Kulturpavillon-Kommentar: Mörbisch post Operette, ein fruchtbarer Nährboden des Musicals?!

Mörbisch, das einstige Operetten-„Mekka“, von einem geschäftstüchtigen wie sangesverständigen Prinzipal (Kammersänger Professor Harald Serafin) bis zum Jahre 2012 geführt, hat sich stark verändert. Daran besteht bei niemandem, der das Musiktheater verfolgt, mehr ein Zweifel. Man könnte konstatieren: „Früher war mehr Lametta.“ Will heißen, es bestand aus überschwänglichen Begrüßungen mit Verwechslungen von Namen der anwesenden (Premieren-)Gäste, pompösen Inszenierungen („Was kostet die Welt und wo hört sie auf?“), sowie einem in jeder sich bietenden Rolle auftretenden Intendanten. Es wurde eine Geschichte erzählt, die Menschen bekamen Ohrwürmer (das auch heute noch!) und eigentlich waren die handelnden Personen irgendwann auch in Seligkeit verschwommen und es umarmten sich am Ende alle. Gut, Ausnahmen bestätigen die Regel. Die Inszenierung von „Wiener Blut“ von Maximilian Schell (2007) in karger Landschaft mit morbidem Wiener Schmäh und einem aggressiven Kutscher gefiel nicht jedem ausnahmslos. Ein imposantes Feuerwerk, das durfte nicht fehlen, egal ob Entenschreck oder nicht.

Nach der Ära des „Serafinismus“ stellten sich Kammersängerin Dagmar Schellenberger (2013 bis 2017) und Peter Edelmann, Bariton und Gesangspädagoge (2018 bis 2021) in der Funktion des Künstlerischen Direktors vor. Der Begriff Intendant sei zu absolutistisch, sollte nicht mehr vorkommen. Überdimensionale Elemente auf der Bühne, wie ein Kreuzfahrtschiff („Nacht in Venedig“) unter Schellenberger, eine Geige („Gräfin Mariza“), ein Drache („Das Land des Lächelns“) unter Edelmann begannen den Boden zu erobern. Gute Ideen, es gelang jedoch zu einem gewissen Prozentsatz (nicht), das Genre frisch und attraktiv für die Zukunft zu gestalten. Öfters kamen fragwürdige Besetzungen vor, die keine Interpreten des Genres im eigentlichen Sinne waren (Andreas Steppan in „Viktoria und ihr Husar“, mit einem Rückgriff auf die Serafin-Epoche auch Rainhard Fendrich als Oberkellner Leopold in „Im Weißen Rössl“).

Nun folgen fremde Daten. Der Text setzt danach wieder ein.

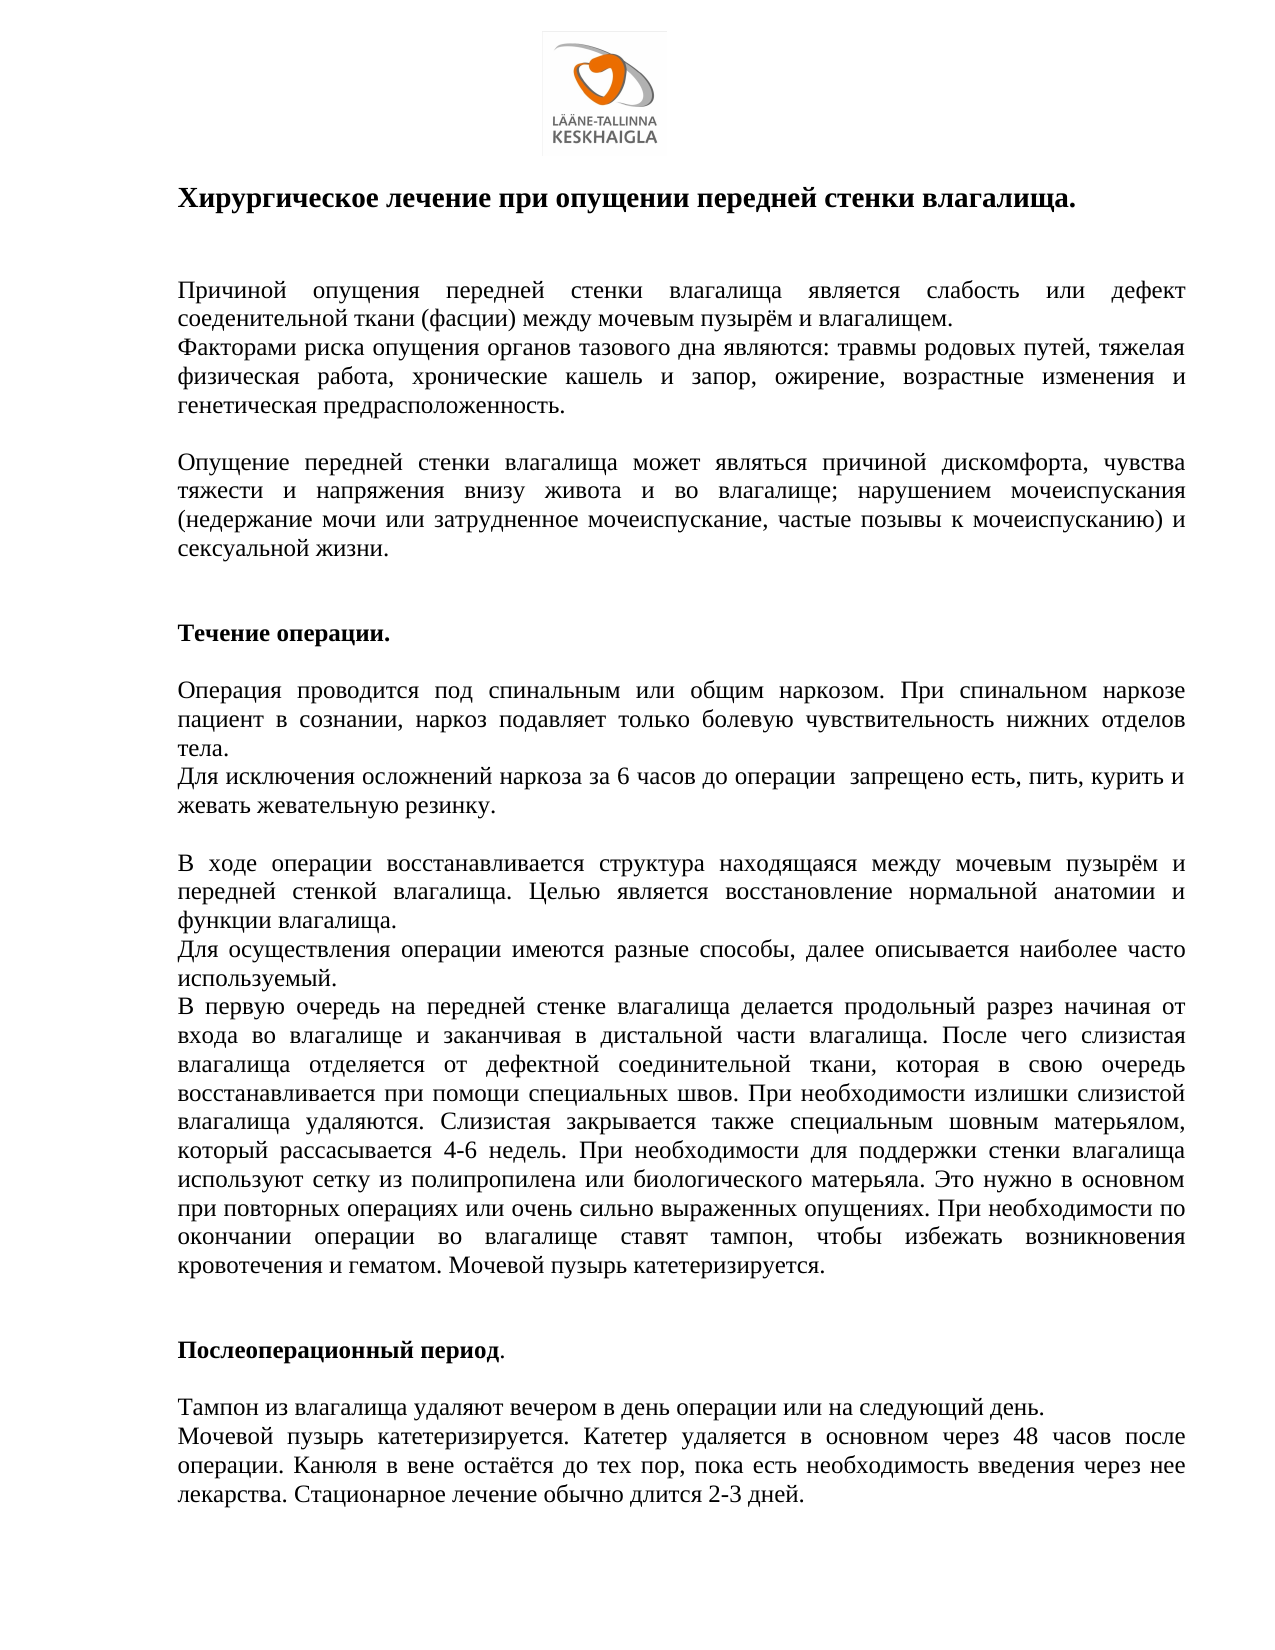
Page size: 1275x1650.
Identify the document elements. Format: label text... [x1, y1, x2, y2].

text Течение операции. [177, 618, 1186, 646]
text Тампон из влагалища удаляют вечером в день операции или на следующий день. [177, 1392, 1186, 1421]
text Операция проводится под спинальным или общим наркозом. При спинальном наркозе пациент в сознании, наркоз подавляет только болевую чувствительность нижних отделов тела. [177, 675, 1186, 761]
text Факторами риска опущения органов тазового дна являются: травмы родовых путей, тяжелая физическая работа, хронические кашель и запор, ожирение, возрастные изменения и генетическая предрасположенность. [177, 332, 1186, 418]
text Хирургическое лечение при опущении передней стенки влагалища. [177, 180, 1186, 213]
text Для осуществления операции имеются разные способы, далее описывается наиболее часто используемый. [177, 934, 1186, 991]
text Опущение передней стенки влагалища может являться причиной дискомфорта, чувства тяжести и напряжения внизу живота и во влагалище; нарушением мочеиспускания (недержание мочи или затрудненное мочеиспускание, частые позывы к мочеиспусканию) и сексуальной жизни. [177, 447, 1186, 562]
picture [542, 31, 667, 156]
text Послеоперационный период. [177, 1336, 1186, 1364]
text В ходе операции восстанавливается структура находящаяся между мочевым пузырём и передней стенкой влагалища. Целью является восстановление нормальной анатомии и функции влагалища. [177, 848, 1186, 934]
text Мочевой пузырь катетеризируется. Катетер удаляется в основном через 48 часов после операции. Канюля в вене остаётся до тех пор, пока есть необходимость введения через нее лекарства. Стационарное лечение обычно длится 2-3 дней. [177, 1421, 1186, 1507]
text Причиной опущения передней стенки влагалища является слабость или дефект соеденительной ткани (фасции) между мочевым пузырём и влагалищем. [177, 275, 1186, 332]
text В первую очередь на передней стенке влагалища делается продольный разрез начиная от входа во влагалище и заканчивая в дистальной части влагалища. После чего слизистая влагалища отделяется от дефектной соединительной ткани, которая в свою очередь восстанавливается при помощи специальных швов. При необходимости излишки слизистой влагалища удаляются. Слизистая закрывается также специальным шовным матерьялом, который рассасывается 4-6 недель. При необходимости для поддержки стенки влагалища используют сетку из полипропилена или биологического матерьяла. Это нужно в основном при повторных операциях или очень сильно выраженных опущениях. При необходимости по окончании операции во влагалище ставят тампон, чтобы избежать возникновения кровотечения и гематом. Мочевой пузырь катетеризируется. [177, 991, 1186, 1279]
text Для исключения осложнений наркоза за 6 часов до операции запрещено есть, пить, курить и жевать жевательную резинку. [177, 761, 1186, 819]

Mit Alfons Haider, dem erfahrenen Veranstalter, Musicaldarsteller und Moderator vieler Rundfunk-Sendungen, weht als Künstlerischer Direktor ein ganz anderer Wind im Burgenland. Es kam das Musical, mit ihm ein sehr deutlicher Genre-Wechsel. Die Operette sollte also gänzlich verschwinden. „Dancing Queen“ von ABBA statt „Grisettentanz“ der Lustigen Witwe. Die Devise lautet: Schneller, lauter, dynamischer in jedem Sinne. Haider, daran besteht kein Zweifel, repräsentiert das Musical. Er steht für dieses Genre, so wie Serafin für die Operette stand. Klar ist: Die Operette hätte in der Form, wie sie gespielt wurde, in Mörbisch nicht überlebt. Viele Klischees könnten heute gar nicht mehr bedient werden, Political Correctness verbietet viele Phrasen und Begriffe. Die zugrunde liegende Originalität eines Werkes wird aber -im Musical- weiterhin zu bewahren sein, und wie angekündigt, steht 2024 My Fair Lady auf dem Spielplan stehen. Die Handlung spielt sich in der heutigen Zeit ab. Die Eliza trägt auf dem Sujet ihre Haare grün – vor ihrer Wandlung zum Mitglied der Londoner High Society. Wohl nicht zufällig ausgewählt. Einen Blumenkorb wird sie mutmaßlich nicht (mehr) tragen.

1 Comments

  1. Es bleibt spannend, wie erfolgreich und zum Teil auch innovativ in Mörbisch Musical gezeigt wird.
    Aber Theater war nie politisch korrekt. Und wenn es das werden will, ist es kein Theater mehr und schafft sich ab.